======== BACAAN LATIHAN
Kopi TIMES

Islam Untuk Kemanusiaan dan Kedamaian Dunia

Senin, 16 Mei 2022 - 06:28 | 66.66k
Moh. Syaeful Bahar, Wakil Ketua PCNU Bondowoso dan Dosen UIN Sunan Ampel Surabaya.
Moh. Syaeful Bahar, Wakil Ketua PCNU Bondowoso dan Dosen UIN Sunan Ampel Surabaya.

TIMESINDONESIA, BONDOWOSO – Meskipun telat menulisnya, tapi saya tetap tertarik untuk mengulas salah satu petikan pidato Ketua Umum PBNU, KH. Yahya Cholil Tsaquf pada forum dialog antar umat beragama di Riyadh. Tentu saya tidak tahu isi pidato tersebut secara utuh, namun dari beberapa flyer yang bertebaran di media social hingga berita-berita di media on line, saya yakin, bahwa kutipan pidato tersebut benar-benar disampaikan oleh KH. Yahya Cholil Tsaquf.

Kurang lebih, berikut pernyataannya, “Masih banyak kalangan umat beragama yang memandang hubungan antaragama sebagai kompetisi politik, sehingga agama diperalat senjata politik untuk memperebutkan kekuasaan. Pola pikir ini harus diubah, karena akan merusak harmoni sosial di antara kelompok agama yang berbeda-beda dan memustahilkan kelopok-kelompok yang berbeda itu hidup berdampingan secara damai”.

Pernyataan Gus Yahya ini disampaikan di forum internasional yang diselenggarakan oleh Liga Muslim Dunia (world muslim league). Kegiatan bertajuk "Forum on Common Values among Religious Followers" tersebut dilaksanakan di Riyadh, Arab Saudi, serta dihadiri oleh lebih dari 150 pemimpin agama dunia. Dan Gus Yahya, ketum PBNU, menjadi salah satu pembicara di dalamnya. 

Di forum tersebut, Gus yahya menyoal relasi antar umat beragama yang sejauh ini masih sering dilihat dari kacamata kompetisi politik. Akibatnya, ikhtiar merawat hubungan antar umat beragama seringkali berakhir anti klimaks. Sebab, dalam kacamata kompetisi, masing-masing pemeluk agama selalu berpikir bahwa mereka sedang berlomba dengan pemeluk agama lain, mereka sedang saling mendahului dan mengasuai satu sama lainnya.
================
======== DATA YANG TERSEDIA
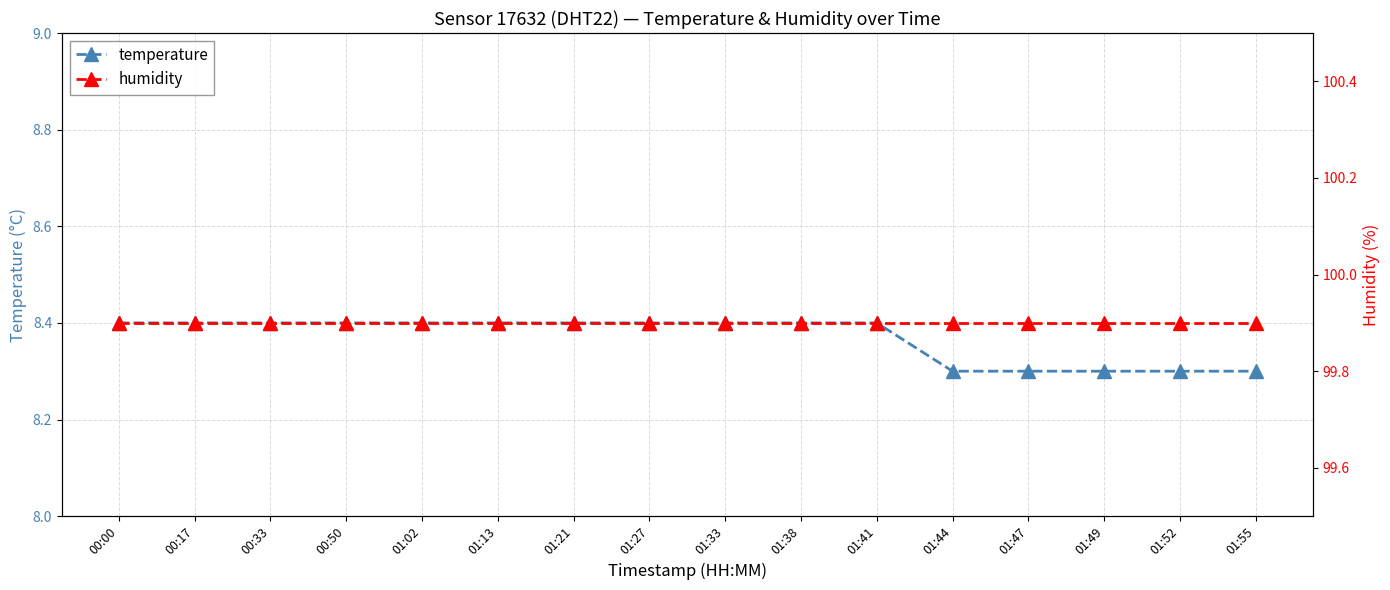

Is this an area chart (filled region under the line)?

No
================
* **RANGKAIAN TUGAS**
[1] Rangkum artikel tentang pidato Gus Yahya dalam dua kalimat.
[2] Tampilkan bagian artikel tentang pidato Gus Yahya yang terletak di antara "Kurang lebih, berikut" dan "pembicara di dalamnya.", termasuk kedua frasa tersebut.
[3] Sambunglah artikel tentang pidato Gus Yahya mulai dari titik akhirnya.

* **KUNCI JAWABAN**
[1] Penulis mengulas petikan pidato Ketua Umum PBNU, KH. Yahya Cholil Tsaquf, pada forum dialog antarumat beragama yang diselenggarakan Liga Muslim Dunia di Riyadh, Arab Saudi, dan dihadiri lebih dari 150 pemimpin agama dunia. Dalam forum itu, Gus Yahya menyatakan bahwa pola pikir yang memandang hubungan antaragama sebagai kompetisi politik harus diubah karena merusak harmoni sosial dan membuat kelompok-kelompok agama yang berbeda mustahil hidup berdampingan secara damai.

[2]
Kurang lebih, berikut pernyataannya, “Masih banyak kalangan umat beragama yang memandang hubungan antaragama sebagai kompetisi politik, sehingga agama diperalat senjata politik untuk memperebutkan kekuasaan. Pola pikir ini harus diubah, karena akan merusak harmoni sosial di antara kelompok agama yang berbeda-beda dan memustahilkan kelopok-kelompok yang berbeda itu hidup berdampingan secara damai”.

Pernyataan Gus Yahya ini disampaikan di forum internasional yang diselenggarakan oleh Liga Muslim Dunia (world muslim league). Kegiatan bertajuk "Forum on Common Values among Religious Followers" tersebut dilaksanakan di Riyadh, Arab Saudi, serta dihadiri oleh lebih dari 150 pemimpin agama dunia. Dan Gus Yahya, ketum PBNU, menjadi salah satu pembicara di dalamnya.

[3]
Apa yang dilombakan? Kekuasaan. "Jika kita tidak berkuasa, maka mereka yang akan berkuasa. Jika mereka bekuasa, kita akan terpinggirkan, kita akan dikuasai, bahkan sangat mungkin kita akan dimusnahkan", kira-kira demikian yang ada di dalam benak sebagian di antara kita dalam melihat relasi lintas agama. Akibatnya, interaksi lintas agama kemudian berhenti pada gimik dan kepura-puraan.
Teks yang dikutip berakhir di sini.